Soltou-lhe os pulsos.

Temperance olhou-o fixamente.

– Não compreendes? Não foi uma simples falha. Não foi comer demasiados doces ou desejar o chapéu de outra mulher. Dormi com um homem que não era o meu marido. Cometi adultério.

Lazarus suspirou, sentindo-se subitamente cansado.

– E esperas que te censure por um erro tão humano.

– Não foi um erro. – Ergueu as costas e cobriu-se com a colcha. Era bela. Lazarus conseguia vê-lo de forma objetiva. Era a mulher mais bela que conhecera. – Traí o meu marido.

– E a ti – acrescentou sem elevar a voz.

Pestanejou.

– Sim. E a mim.

– A união sexual foi a tua perdição – disse. – A união sexual com um homem que não era o teu marido foi a pior coisa que fizeste na vida.

– Sim – sussurrou.

Lazarus fechou os olhos por um momento, arrependendo--se irracionalmente por a ter pressionado. – Nunca te perdoarás, não é?

– Eu… – Pareceu abalada pela fria articulação do seu dilema.

– A união sexual é o mais imperdoável dos pecados para ti – continuou. – E, quando decidiste que precisavas de te punir, invocaste o teu pior pecado.

Abriu os olhos e olhou-a.

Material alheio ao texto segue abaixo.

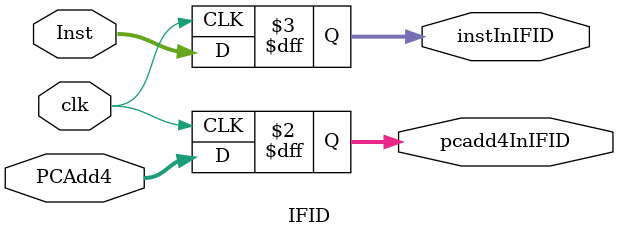
<source format=v>
`timescale 1ns / 1ps


module IFID(clk,PCAdd4,Inst,pcadd4InIFID,instInIFID);
    input clk;
    input  [31:0] PCAdd4;
    input [31:0] Inst;
    output reg [31:0] pcadd4InIFID;
    output reg [31:0] instInIFID;

    always @(posedge clk) begin
        pcadd4InIFID = PCAdd4;
        instInIFID = Inst;
    end
endmodule

</source>
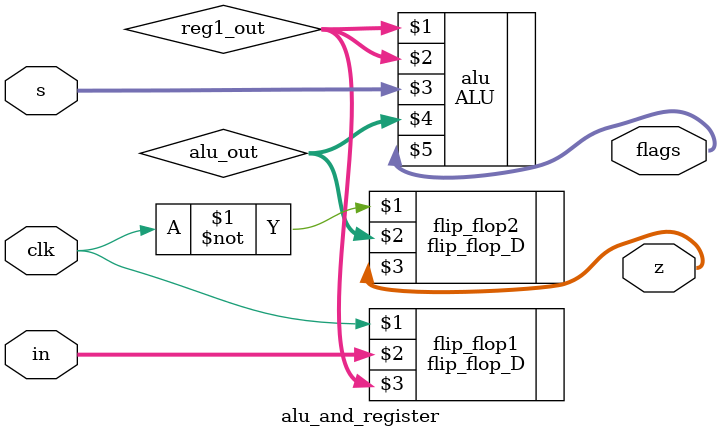
<source format=sv>
module alu_and_register 
	#(parameter N = 32)
	(input logic [N - 1 : 0] in, input logic [3:0] s, input clk, output logic [N - 1 : 0] z, output logic [3:0] flags);
	
	logic [N - 1 : 0] reg1_out, alu_out;
	
	flip_flop_D #(N) flip_flop1 (clk, in, reg1_out);
	
	ALU #(N) alu (reg1_out, reg1_out, s, alu_out, flags);
	
	flip_flop_D #(N) flip_flop2 (~clk, alu_out, z);
	
	
	
endmodule 
</source>
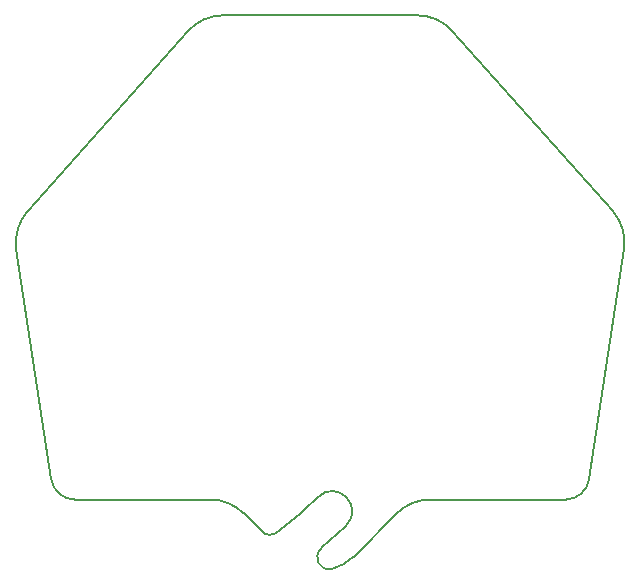
<source format=gm1>
%TF.GenerationSoftware,KiCad,Pcbnew,8.0.8*%
%TF.CreationDate,2025-01-29T22:29:46+01:00*%
%TF.ProjectId,xol-pcb,786f6c2d-7063-4622-9e6b-696361645f70,rev?*%
%TF.SameCoordinates,Original*%
%TF.FileFunction,Profile,NP*%
%FSLAX46Y46*%
G04 Gerber Fmt 4.6, Leading zero omitted, Abs format (unit mm)*
G04 Created by KiCad (PCBNEW 8.0.8) date 2025-01-29 22:29:46*
%MOMM*%
%LPD*%
G01*
G04 APERTURE LIST*
%TA.AperFunction,Profile*%
%ADD10C,0.200000*%
%TD*%
G04 APERTURE END LIST*
D10*
X65840627Y-30245996D02*
G75*
G02*
X68827052Y-31584959I-27J-4000004D01*
G01*
X57429120Y-71048348D02*
G75*
G02*
X53970226Y-74033313I-21720120J21672148D01*
G01*
X58624904Y-77121317D02*
G75*
G02*
X57731076Y-75389292I-247704J968817D01*
G01*
X46440937Y-31584947D02*
G75*
G02*
X49427376Y-30245979I2986463J-2661053D01*
G01*
X82383540Y-46799090D02*
X68827066Y-31584947D01*
X80392158Y-69546324D02*
X83351745Y-50060796D01*
X59835941Y-73449850D02*
X57731048Y-75389259D01*
X36853167Y-71245996D02*
X48320293Y-71245996D01*
X31916258Y-50060796D02*
X34875844Y-69546324D01*
X64119283Y-72417569D02*
G75*
G02*
X66947710Y-71246004I2828417J-2828431D01*
G01*
X65840627Y-30245996D02*
X49427376Y-30245996D01*
X60462428Y-76074423D02*
X64119283Y-72417569D01*
X46440937Y-31584947D02*
X32884463Y-46799090D01*
X57429120Y-71048348D02*
G75*
G02*
X59835911Y-73449820I1203380J-1200752D01*
G01*
X60462428Y-76074423D02*
G75*
G02*
X58624904Y-77121318I-2828428J2828423D01*
G01*
X53970225Y-74033311D02*
G75*
G02*
X52667991Y-73936779I-595125J803611D01*
G01*
X80392158Y-69546324D02*
G75*
G02*
X78414836Y-71246021I-1977258J300224D01*
G01*
X31916258Y-50060796D02*
G75*
G02*
X32884464Y-46799091I3954642J600656D01*
G01*
X48320293Y-71245996D02*
G75*
G02*
X51148724Y-72417565I7J-4000004D01*
G01*
X36853167Y-71245996D02*
G75*
G02*
X34875880Y-69546318I33J1999996D01*
G01*
X82383540Y-46799090D02*
G75*
G02*
X83351737Y-50060795I-2986340J-2661010D01*
G01*
X51148720Y-72417569D02*
X52667961Y-73936809D01*
X66947710Y-71245996D02*
X78414836Y-71245996D01*
M02*

</source>
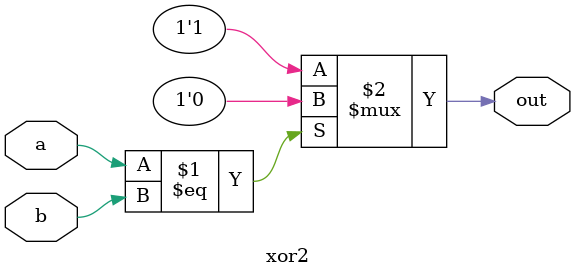
<source format=v>
module xor2 (
  input a,
  input b,
  output out
);

  assign out = (a == b) ? 1'b0 : 1'b1; // Check if bits are equal

endmodule
</source>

Tão bela. Tão forte. Percebeu subitamente que era tudo o que alguma vez desejara numa mulher e identificou finalmente a emoção no seu coração. Mágoa. Magoara-o de forma tão concreta como se lhe tivesse cravado uma flecha no peito.

– Usaste-me para te punires, não foi?

Viu a compreensão alastrar-lhe pela face, uma confirmação mais positiva do que qualquer coisa que pudesse ter dito. A flecha cravou-se mais ainda no seu peito. Mesmo assim, teve de fazer uma última pergunta.

– Sou alguma coisa para ti além de um castigo?